Was ist eigentlich hinter dieser Wand hier? Ich kann nicht reinschauen, aber da ist etwas. Es gibt keine Tür, aber ich weiß, dahinter muss ein Raum sein. Ich schreite die Seiten ab. Ein Meter, zwei Meter, drei Meter. Ein Meter. Wie ein Sarg. Aber viel höher. Ich frag den Hausmeister. Er soll mir Pläne zeigen. Morgen. Vielleicht. Jetzt muss ich weiterwischen, die Schwester Oberin schaut schon bös. Ich hör sie schon schimpfen; Giuseppina, schnüffle nicht rum, mach deine Arbeit.

 

Der Hausmeister sagt, das war einmal ein Brunnenschacht. Den hat man zugemauert. Ob man da wohl nachschauen könnte, hab ich ihn gefragt. Das fand er nur zum Lachen.
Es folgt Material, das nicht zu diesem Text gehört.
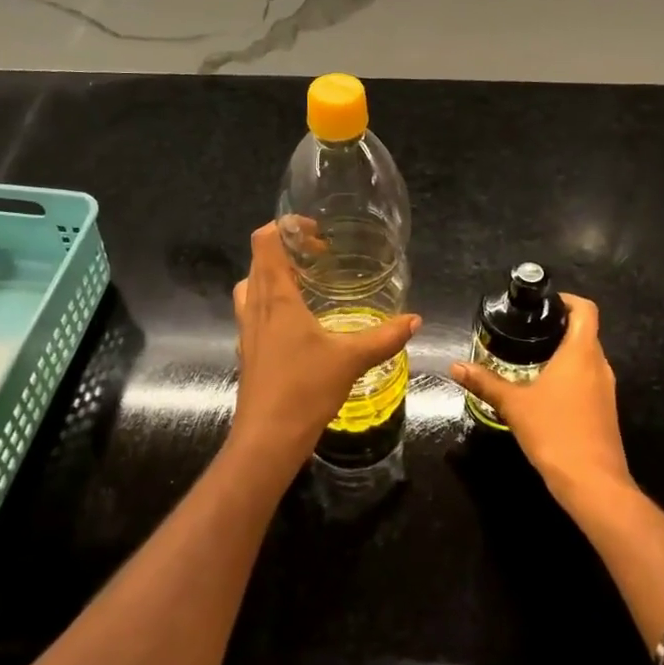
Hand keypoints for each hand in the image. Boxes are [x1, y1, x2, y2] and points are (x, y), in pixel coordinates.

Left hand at [231, 221, 419, 471]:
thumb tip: (415, 320)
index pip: (266, 241)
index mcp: (276, 297)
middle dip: (286, 248)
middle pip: (259, 259)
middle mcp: (256, 306)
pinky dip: (271, 302)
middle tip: (320, 256)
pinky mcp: (248, 350)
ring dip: (274, 275)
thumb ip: (385, 337)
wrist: (268, 438)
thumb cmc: (305, 389)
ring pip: (252, 286)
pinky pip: (253, 311)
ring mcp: (247, 329)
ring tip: (307, 284)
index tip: (317, 233)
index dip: (286, 226)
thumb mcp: (351, 359)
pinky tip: (298, 322)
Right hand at [449, 294, 632, 505]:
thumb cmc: (554, 432)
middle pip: (585, 332)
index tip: (541, 305)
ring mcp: (606, 389)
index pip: (585, 309)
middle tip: (525, 330)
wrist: (593, 482)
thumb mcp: (513, 405)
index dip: (566, 300)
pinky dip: (569, 375)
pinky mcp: (605, 410)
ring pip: (587, 357)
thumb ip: (485, 382)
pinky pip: (588, 379)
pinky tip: (544, 390)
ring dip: (563, 352)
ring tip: (529, 357)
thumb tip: (455, 366)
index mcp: (581, 352)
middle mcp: (599, 365)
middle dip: (558, 327)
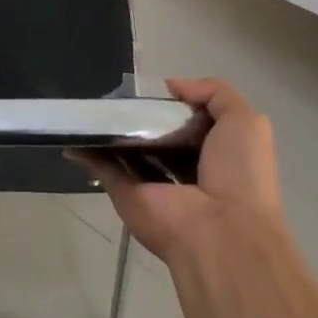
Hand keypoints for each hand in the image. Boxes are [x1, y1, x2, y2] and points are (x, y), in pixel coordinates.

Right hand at [76, 77, 290, 263]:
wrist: (222, 233)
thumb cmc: (239, 174)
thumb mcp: (245, 121)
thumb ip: (215, 93)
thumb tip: (171, 85)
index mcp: (214, 154)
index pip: (189, 123)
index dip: (174, 104)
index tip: (154, 88)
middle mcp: (183, 170)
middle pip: (155, 135)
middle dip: (139, 115)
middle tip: (119, 92)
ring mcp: (152, 183)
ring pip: (126, 150)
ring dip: (110, 129)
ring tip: (91, 102)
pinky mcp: (126, 194)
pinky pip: (103, 168)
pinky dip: (86, 150)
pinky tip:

Die Leute sagen, dass darin ein Mädchen ertränkt wurde. Damals. Es sei krank gewesen und den alten Schwestern lästig geworden nach der dritten Lungenentzündung. Diese feuchte Kälte hinter den Klostermauern war nichts für uns Kinder. Und während die Bomben fielen, war es nicht ungewöhnlich, dass Kinder verschwanden. Den Behörden haben sie erzählt, sie sei weggelaufen. Wer sowas glaubt. Wischen, schnell wischen. Mir kommen ja die Tränen. Und alles ist so still. Im Brunnen ist es noch stiller.

 

 

[Passage Giuseppina als Kind]

 

 

Der Aushub ist gemacht. Steine. Geröll, Staub. Da findet doch niemand was. Wenn ich nur was sehen könnte, aber ich darf nicht in die Nähe der Männer. Hab auch so schon genug Ärger. Überall Staub, wie im Nebel. Es gibt Briefe von den Eltern, die liegen im Klosterarchiv. Da muss ich unbedingt hin. Sie werden es nicht erlauben, aber mir fällt schon was ein.